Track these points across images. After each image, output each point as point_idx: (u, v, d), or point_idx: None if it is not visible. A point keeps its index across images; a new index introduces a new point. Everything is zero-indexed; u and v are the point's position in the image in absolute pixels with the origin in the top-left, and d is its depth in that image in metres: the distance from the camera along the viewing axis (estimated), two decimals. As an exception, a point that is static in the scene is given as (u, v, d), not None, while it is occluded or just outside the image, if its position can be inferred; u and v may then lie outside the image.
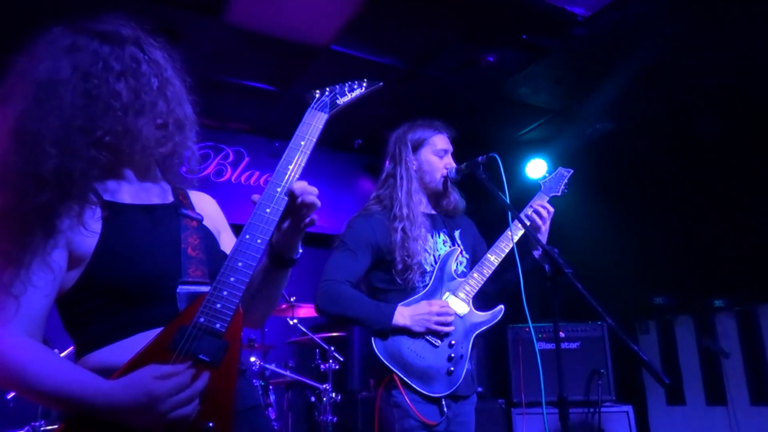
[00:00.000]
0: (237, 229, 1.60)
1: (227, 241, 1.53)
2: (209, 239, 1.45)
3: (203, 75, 4.91)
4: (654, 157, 5.23)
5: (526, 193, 2.52)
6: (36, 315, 1.21)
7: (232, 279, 1.24)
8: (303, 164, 1.36)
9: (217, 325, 1.20)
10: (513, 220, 2.30)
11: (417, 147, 2.48)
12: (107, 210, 1.30)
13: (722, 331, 4.83)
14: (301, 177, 1.35)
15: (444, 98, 5.30)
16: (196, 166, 1.49)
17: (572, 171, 2.60)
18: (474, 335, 2.30)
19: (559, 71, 4.86)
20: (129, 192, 1.38)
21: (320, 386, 4.32)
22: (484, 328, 2.32)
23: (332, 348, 4.46)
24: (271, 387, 4.27)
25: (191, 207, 1.48)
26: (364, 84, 1.56)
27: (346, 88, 1.53)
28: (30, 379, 1.14)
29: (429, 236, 2.40)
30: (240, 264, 1.25)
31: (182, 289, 1.29)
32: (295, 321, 4.52)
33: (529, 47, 4.49)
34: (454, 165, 2.47)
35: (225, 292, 1.22)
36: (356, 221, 2.41)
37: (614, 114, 5.37)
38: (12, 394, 3.39)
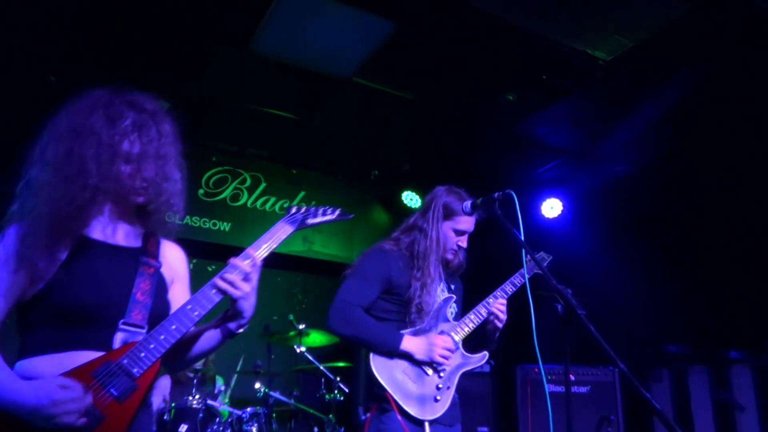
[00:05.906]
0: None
1: (178, 291, 1.72)
2: (160, 285, 1.63)
3: (226, 101, 5.00)
4: (672, 203, 5.19)
5: (540, 231, 2.50)
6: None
7: (162, 337, 1.47)
8: (258, 264, 1.58)
9: (135, 370, 1.43)
10: (527, 257, 2.30)
11: (446, 217, 2.58)
12: (76, 241, 1.51)
13: (737, 384, 4.71)
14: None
15: (462, 134, 5.33)
16: (177, 220, 1.68)
17: (552, 257, 2.82)
18: (460, 372, 2.49)
19: (579, 113, 4.88)
20: (101, 229, 1.59)
21: (324, 417, 4.26)
22: (470, 368, 2.52)
23: (338, 379, 4.41)
24: (274, 415, 4.22)
25: (155, 254, 1.66)
26: (337, 212, 1.85)
27: (319, 212, 1.81)
28: None
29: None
30: (173, 327, 1.49)
31: (121, 328, 1.49)
32: (303, 349, 4.49)
33: (549, 88, 4.53)
34: (465, 245, 2.61)
35: (152, 346, 1.46)
36: (372, 254, 2.53)
37: (632, 157, 5.36)
38: None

━━━━━━━━━━

**BRIEF**
From the material above, retype precisely the lines between the line holding "3: (203, 75, 4.91)" and the line holding "32: (295, 321, 4.52)", inclusive, and nothing beyond them.

**RESULT FOR THIS EXERCISE**
3: (203, 75, 4.91)
4: (654, 157, 5.23)
5: (526, 193, 2.52)
6: (36, 315, 1.21)
7: (232, 279, 1.24)
8: (303, 164, 1.36)
9: (217, 325, 1.20)
10: (513, 220, 2.30)
11: (417, 147, 2.48)
12: (107, 210, 1.30)
13: (722, 331, 4.83)
14: (301, 177, 1.35)
15: (444, 98, 5.30)
16: (196, 166, 1.49)
17: (572, 171, 2.60)
18: (474, 335, 2.30)
19: (559, 71, 4.86)
20: (129, 192, 1.38)
21: (320, 386, 4.32)
22: (484, 328, 2.32)
23: (332, 348, 4.46)
24: (271, 387, 4.27)
25: (191, 207, 1.48)
26: (364, 84, 1.56)
27: (346, 88, 1.53)
28: (30, 379, 1.14)
29: (429, 236, 2.40)
30: (240, 264, 1.25)
31: (182, 289, 1.29)
32: (295, 321, 4.52)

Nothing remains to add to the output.